**INFORMATION GIVEN**
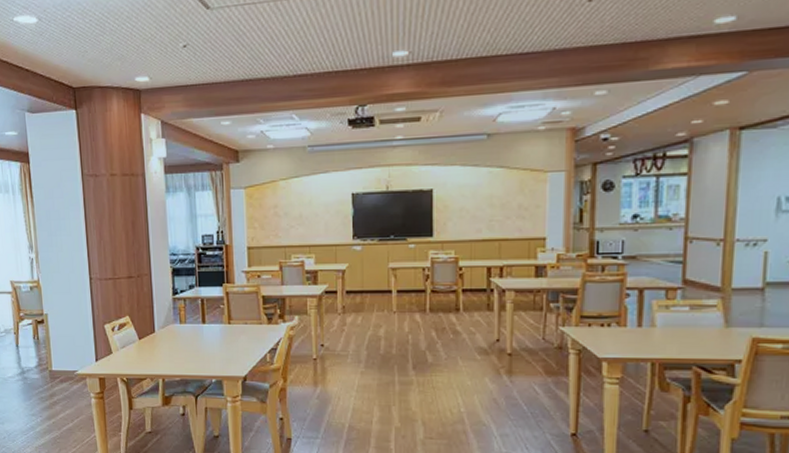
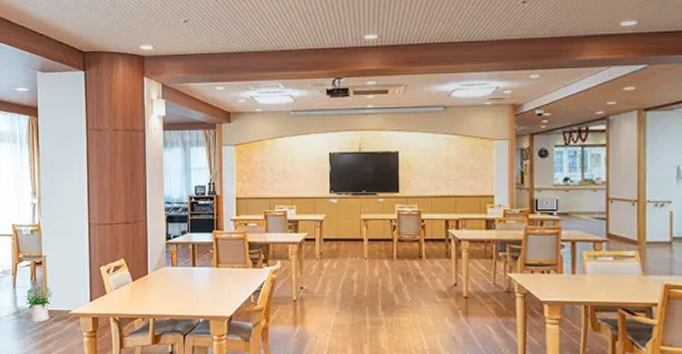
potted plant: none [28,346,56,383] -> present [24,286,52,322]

---

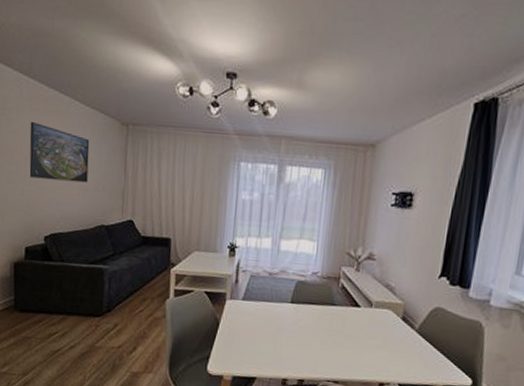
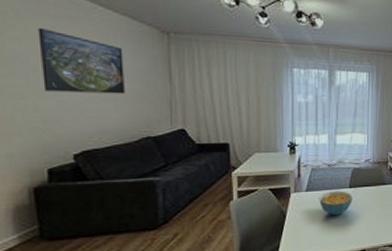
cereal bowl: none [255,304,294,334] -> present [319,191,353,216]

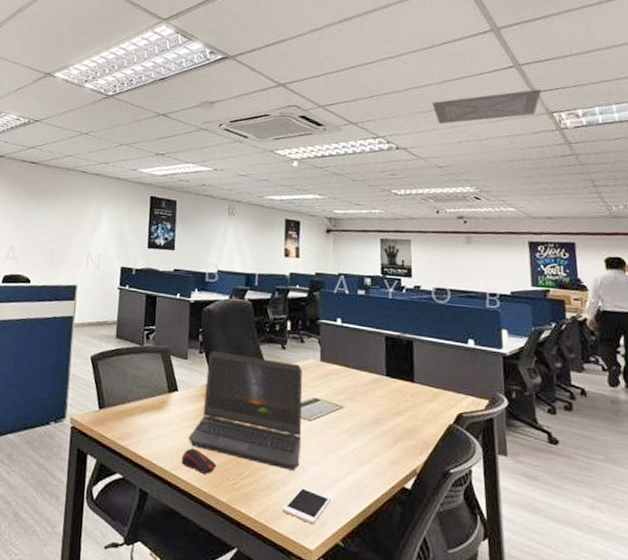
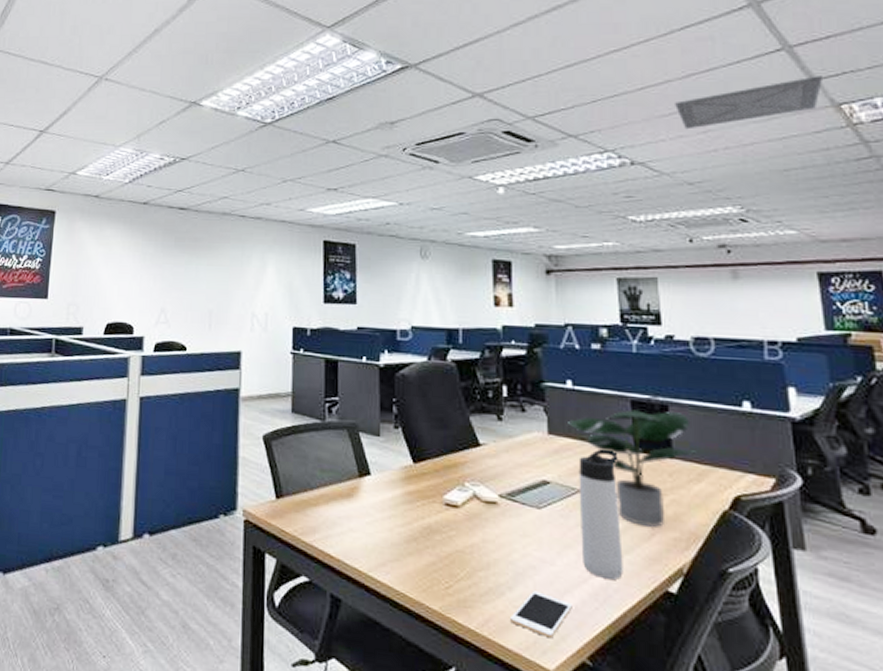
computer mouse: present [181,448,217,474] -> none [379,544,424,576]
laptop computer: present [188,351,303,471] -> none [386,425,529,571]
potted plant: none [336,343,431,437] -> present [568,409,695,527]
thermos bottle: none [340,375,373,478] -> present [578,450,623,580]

**YOUR TASK**
Retype, exactly and in full, the lines above from the one containing "potted plant: none [336,343,431,437]" through the one containing "thermos bottle: none".

**WRITTEN REPLY**
potted plant: none [336,343,431,437] -> present [568,409,695,527]
thermos bottle: none [340,375,373,478] -> present [578,450,623,580]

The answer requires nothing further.